El padre Oberto quiere impedir dicho entierro en el cementerio del lugar porque el ahora difunto no frecuentaba las funciones normales de la liturgia, ni acudía a los sacramentos como el resto de los pobladores. Ante tales argumentos una representación de lugareños le implora una rectificación, pero el cura los vitupera en el púlpito mientras pide el cese de la injerencia en asuntos que son de su dominio exclusivo. Llega a arrojar de la iglesita a unas señoras cuyos esposos habían tomado parte en favor de los deudos del fallecido. El cura grita que solo está dispuesto a obedecer una carta pastoral del obispo de Jericó, Mariano de Talavera, divulgada en 1822.

Decía el documento:

«Todos los renuentes y rebeldes que no se confiesen, se tengan por descomulgados si permanecen en su renuencia, y si mueren así se enterrarán en los campos como desmembrados de la Iglesia, como enemigos declarados de ella. Y que los cuerpos vayan con el rostro por el suelo como que miran para el infierno a donde van a parar, pues no son dignos de que miren al cielo quienes no han procurado amor a Dios ni guardar sus santos preceptos».

Se habla al cura sobre la desconsiderada manera que ha sugerido de llevar el cadáver de un hombre que jamás ha provocado a la comunidad con su conducta, pero desatiende los llamados. Se argumenta que el feligrés jamás había sido excomulgado, pero tacha de ignorantes a sus interlocutores. A última hora se le implora en nombre de la caridad, pero se mantiene en sus trece.

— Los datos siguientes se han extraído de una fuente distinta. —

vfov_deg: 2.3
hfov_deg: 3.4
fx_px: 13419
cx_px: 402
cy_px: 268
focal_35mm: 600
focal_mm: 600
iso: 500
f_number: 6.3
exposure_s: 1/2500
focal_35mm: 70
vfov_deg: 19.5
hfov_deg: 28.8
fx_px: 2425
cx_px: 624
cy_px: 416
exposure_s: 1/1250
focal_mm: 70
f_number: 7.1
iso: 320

Ni la Ley de Patronato, ni una carta cortés del gobernador, ni las súplicas de la mayoría del pueblo encuentran respuesta. Solo una parte mínima de los fieles juzga ahora que hace lo correcto y algunas señoras rezan un rosario en la plaza como señal de apoyo a la decisión del sacerdote, mientras el cementerio mantiene cerradas sus puertas para los restos de un vecino que hasta entonces no le ha dado motivos al escándalo. Es entonces cuando el ministerio ordena “una averiguación con carácter de urgencia”.

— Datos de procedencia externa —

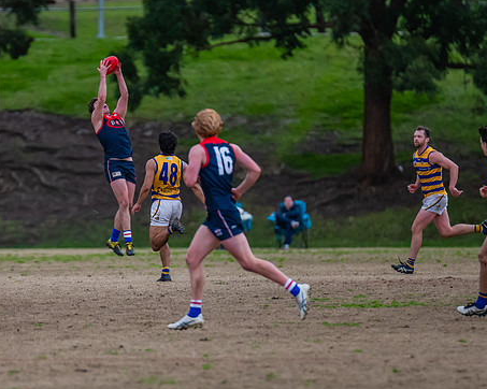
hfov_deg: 3.3
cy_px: 206
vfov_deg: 2.6
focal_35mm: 588
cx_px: 138
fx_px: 8471
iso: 1400
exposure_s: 1/2000
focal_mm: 300
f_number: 2.8
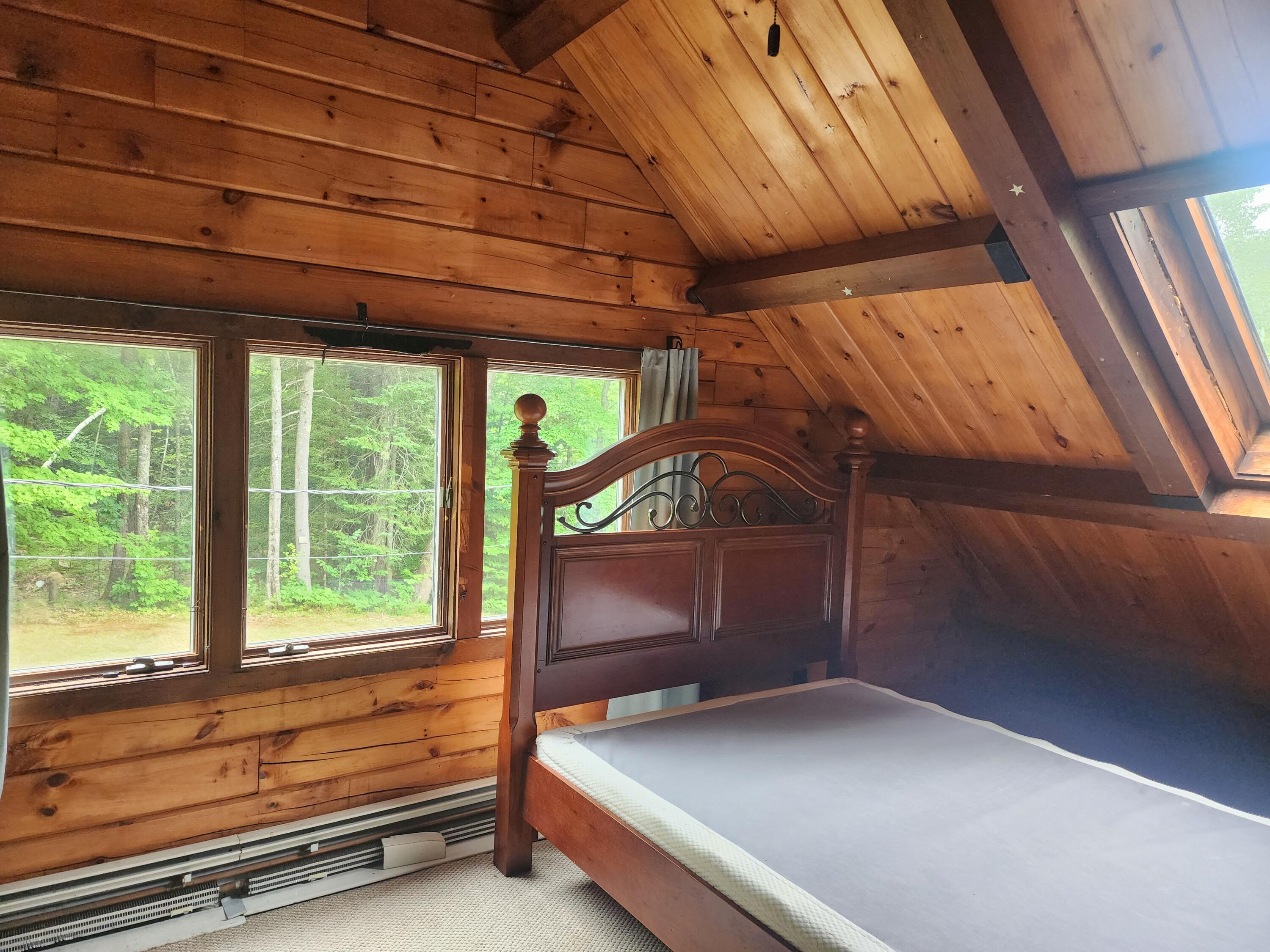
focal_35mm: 23
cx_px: 635
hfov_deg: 73.9
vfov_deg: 58.9
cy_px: 476
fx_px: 844
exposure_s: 1/100
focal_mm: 6.4
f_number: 1.8
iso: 250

El padre Oberto se marcha del pueblo cuando se entera de los trámites ministeriales, pero profiere unas amenazas que conmueven a las ovejas. Se trata de unas palabras tomadas de la pastoral de 1822, que ha respaldado su contumacia:

«Que se vayan huérfanos sus hijos y sus mujeres viudas. Que el sol se les oscurezca de día y la luna de noche. Que las plagas enviadas por Dios sobre Egipto vengan sobre ellos. Amén».

¿Puede existir una tiranía más inflexible en la escala local, un desacato mayor de las leyes humanas, del decálogo y de las virtudes teologales? Nadie formula este tipo de preguntas en 1833, mientras el cura se marcha con sus maldiciones y sus intemperancias porque le da la gana, sin que la autoridad le siga un proceso ajustado a derecho. No olvidemos que el Jefe Político no sabe lo que debe hacer y consulta a un ministro. No está ante un procedimiento expedito, ni los pobladores tampoco. Por eso las cosas no adquieren mayor tamaño. La república no está preparada para unos enfrentamientos tan peliagudos.